His apartment is a single room with a bed, a desk, two chairs, and two small windows; a galley kitchen runs along the wall. The bed is tightly made, with a dark blue duvet cover with two red-and-white-checked pillows on top.

“Cozy,” she says.

He pulls the larger chair that’s leather and on wheels out for her and sits primly on the bed.

“Septimus,” he says.

She shakes her head, crosses her arms, sits back. “He’s always been my favorite.”

“Of course he has.” Like he knows her.

He looks past her out the window. “Communication,” he says.

“It’s all he wants,” she says.

His back straightens. “Except it’s so much harder than he thinks.”

“Fucking doctors.” She smiles and uncrosses her arms, walking over to his bookshelf. He stays where he is. She fingers a Marguerite Duras, a Nabokov, picks up the Evan S. Connell.

Maya opens the book and keeps her eyes steady on the small, careful paragraphs. She closes the book again, runs her fingers up and down the dark blue cover. “You like the sad ones,” she says.

He shrugs. “I guess.” He pushes his glasses up and pinches his nose with his thumb and forefinger. “I’m not sure I’ve read much that isn’t at least a little sad.”

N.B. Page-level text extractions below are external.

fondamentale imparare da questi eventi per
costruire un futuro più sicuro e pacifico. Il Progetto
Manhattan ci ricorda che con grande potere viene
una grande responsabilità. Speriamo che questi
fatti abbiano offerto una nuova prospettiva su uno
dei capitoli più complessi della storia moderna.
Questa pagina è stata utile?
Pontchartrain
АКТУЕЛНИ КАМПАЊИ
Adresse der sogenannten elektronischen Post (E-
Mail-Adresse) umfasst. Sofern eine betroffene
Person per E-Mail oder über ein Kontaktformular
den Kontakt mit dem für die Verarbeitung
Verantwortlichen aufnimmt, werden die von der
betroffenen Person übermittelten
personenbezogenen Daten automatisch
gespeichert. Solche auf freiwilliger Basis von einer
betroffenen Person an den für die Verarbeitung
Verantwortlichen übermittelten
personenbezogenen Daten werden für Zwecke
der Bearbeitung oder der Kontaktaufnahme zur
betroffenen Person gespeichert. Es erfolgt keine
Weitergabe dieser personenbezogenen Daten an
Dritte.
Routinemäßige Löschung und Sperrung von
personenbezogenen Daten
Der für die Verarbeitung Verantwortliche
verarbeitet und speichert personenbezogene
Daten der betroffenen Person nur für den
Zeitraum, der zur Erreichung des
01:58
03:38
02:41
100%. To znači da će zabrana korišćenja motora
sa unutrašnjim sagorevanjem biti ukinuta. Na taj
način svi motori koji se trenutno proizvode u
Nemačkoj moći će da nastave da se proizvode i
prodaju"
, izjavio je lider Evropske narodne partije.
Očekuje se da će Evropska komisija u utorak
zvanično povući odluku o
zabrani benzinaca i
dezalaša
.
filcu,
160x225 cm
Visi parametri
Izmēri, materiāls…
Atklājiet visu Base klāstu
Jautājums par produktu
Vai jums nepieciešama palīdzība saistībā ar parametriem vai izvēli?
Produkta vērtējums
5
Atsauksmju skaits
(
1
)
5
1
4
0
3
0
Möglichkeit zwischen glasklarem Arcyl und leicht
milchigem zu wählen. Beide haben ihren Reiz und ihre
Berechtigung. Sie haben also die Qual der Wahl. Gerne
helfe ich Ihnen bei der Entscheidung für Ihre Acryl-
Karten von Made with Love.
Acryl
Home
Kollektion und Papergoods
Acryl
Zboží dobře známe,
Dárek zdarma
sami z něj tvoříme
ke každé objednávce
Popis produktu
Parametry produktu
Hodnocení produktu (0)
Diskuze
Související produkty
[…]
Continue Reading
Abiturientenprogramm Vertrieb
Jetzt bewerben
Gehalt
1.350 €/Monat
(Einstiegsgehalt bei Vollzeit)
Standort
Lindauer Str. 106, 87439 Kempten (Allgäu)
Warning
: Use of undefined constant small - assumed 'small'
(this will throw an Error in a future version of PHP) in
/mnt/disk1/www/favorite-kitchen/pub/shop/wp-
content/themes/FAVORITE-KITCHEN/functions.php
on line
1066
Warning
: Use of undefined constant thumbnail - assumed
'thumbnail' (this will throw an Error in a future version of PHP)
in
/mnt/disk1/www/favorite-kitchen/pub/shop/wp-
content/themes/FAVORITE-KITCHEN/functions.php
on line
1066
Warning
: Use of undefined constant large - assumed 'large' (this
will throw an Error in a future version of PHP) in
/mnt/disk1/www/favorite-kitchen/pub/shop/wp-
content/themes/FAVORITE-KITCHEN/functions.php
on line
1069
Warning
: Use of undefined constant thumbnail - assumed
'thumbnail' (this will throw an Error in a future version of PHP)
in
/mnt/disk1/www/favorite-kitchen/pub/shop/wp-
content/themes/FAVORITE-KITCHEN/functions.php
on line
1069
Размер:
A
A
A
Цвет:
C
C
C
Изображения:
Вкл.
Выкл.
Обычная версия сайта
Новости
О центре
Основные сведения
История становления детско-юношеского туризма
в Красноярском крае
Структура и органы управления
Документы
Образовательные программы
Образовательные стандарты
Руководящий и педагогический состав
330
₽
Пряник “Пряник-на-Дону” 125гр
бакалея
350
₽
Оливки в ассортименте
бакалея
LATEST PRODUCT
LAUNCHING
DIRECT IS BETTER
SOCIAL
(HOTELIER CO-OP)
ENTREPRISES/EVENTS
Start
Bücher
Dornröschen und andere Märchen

“At least a little sad,” she says, walking back to the desk, and touching a stack of papers that sit on top of it: his dissertation.

“How is it?” she says.

“Who knows?” he says. His back rounds again. His hands rest on his knees. “It’s almost finished.”

She looks at him, then back down at his work. “You’re sure?”

“It’s as done as I can do.”

“What does that mean?” She’s trying to drag something out of him, something that will show her what he’s capable of.

He eyes the papers, then puts his palms behind him on the bed. “I’m not sure I care if it’s any good. I think I want to teach high school.”

“Oh?”

“I’ve been teaching up in Hunts Point. An after-school program. It’s just so much more active, you know? Instead of all these useless papers no one reads.”

Maya laughs and begins flipping absently through his chapters. She’s a little hurt that he didn’t tell her, that she didn’t already know that he’d been teaching someplace else. She wants to ask if Caitlin knows.